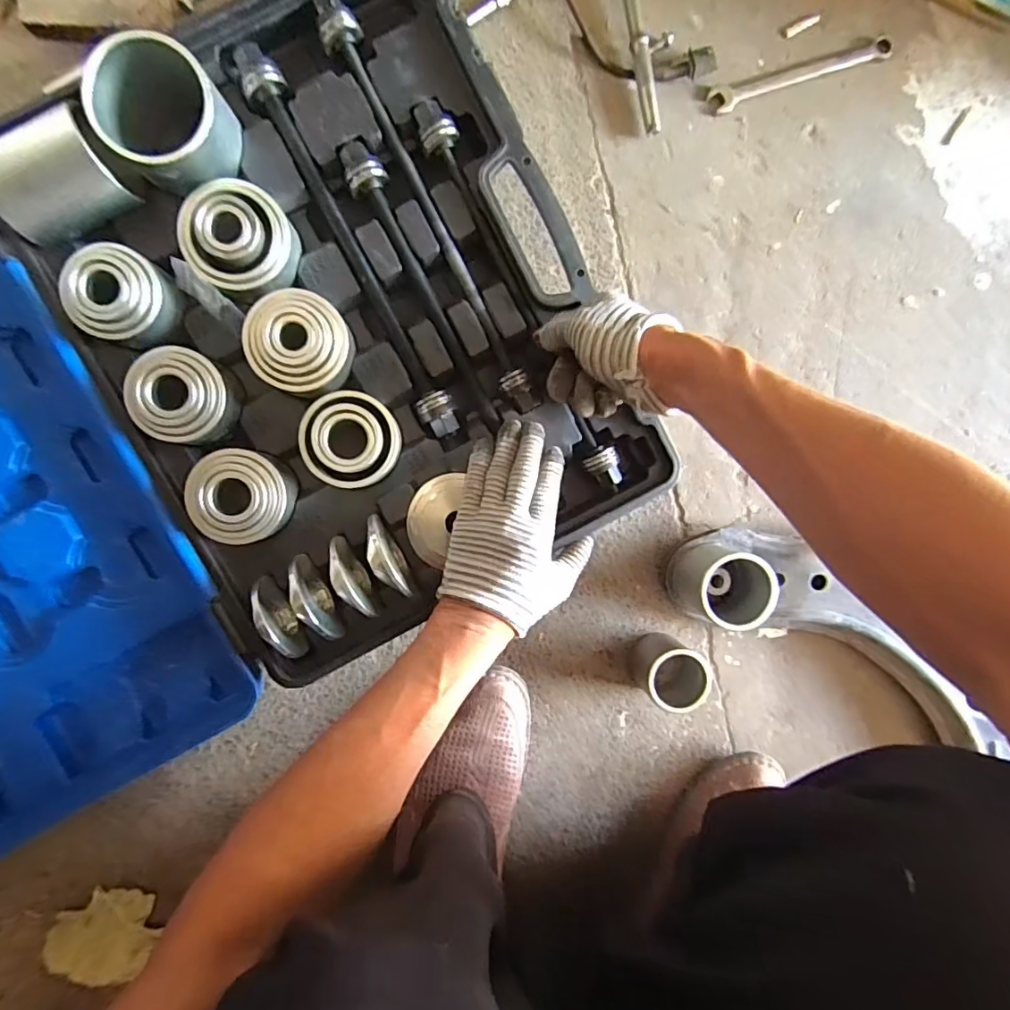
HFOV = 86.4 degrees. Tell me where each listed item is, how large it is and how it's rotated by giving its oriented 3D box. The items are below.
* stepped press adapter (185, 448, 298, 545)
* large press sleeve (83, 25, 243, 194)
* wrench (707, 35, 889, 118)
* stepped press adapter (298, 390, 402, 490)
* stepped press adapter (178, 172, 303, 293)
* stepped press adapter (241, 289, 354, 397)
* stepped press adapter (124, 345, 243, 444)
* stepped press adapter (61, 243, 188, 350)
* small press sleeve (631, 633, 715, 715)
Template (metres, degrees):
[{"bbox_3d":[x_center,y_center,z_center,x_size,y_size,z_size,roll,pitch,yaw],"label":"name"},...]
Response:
[{"bbox_3d":[-0.211,-0.007,0.433,0.071,0.044,0.072,5,92,-5],"label":"stepped press adapter"},{"bbox_3d":[-0.252,-0.288,0.402,0.084,0.062,0.084,0,92,-5],"label":"large press sleeve"},{"bbox_3d":[0.284,-0.411,0.512,0.185,0.004,0.024,-19,94,-4],"label":"wrench"},{"bbox_3d":[-0.128,-0.054,0.446,0.073,0.041,0.076,0,92,-5],"label":"stepped press adapter"},{"bbox_3d":[-0.210,-0.209,0.418,0.080,0.045,0.077,0,92,-5],"label":"stepped press adapter"},{"bbox_3d":[-0.165,-0.129,0.431,0.077,0.046,0.079,-42,95,-2],"label":"stepped press adapter"},{"bbox_3d":[-0.254,-0.086,0.430,0.072,0.054,0.073,5,92,-5],"label":"stepped press adapter"},{"bbox_3d":[-0.294,-0.159,0.419,0.062,0.052,0.071,30,90,-5],"label":"stepped press adapter"},{"bbox_3d":[0.152,0.154,0.499,0.057,0.059,0.056,28,90,-5],"label":"small press sleeve"}]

Description of the task: Copy each line of the listing that holds the word "degrees".

Written answer:
HFOV = 86.4 degrees. Tell me where each listed item is, how large it is and how it's rotated by giving its oriented 3D box. The items are below.
Template (metres, degrees):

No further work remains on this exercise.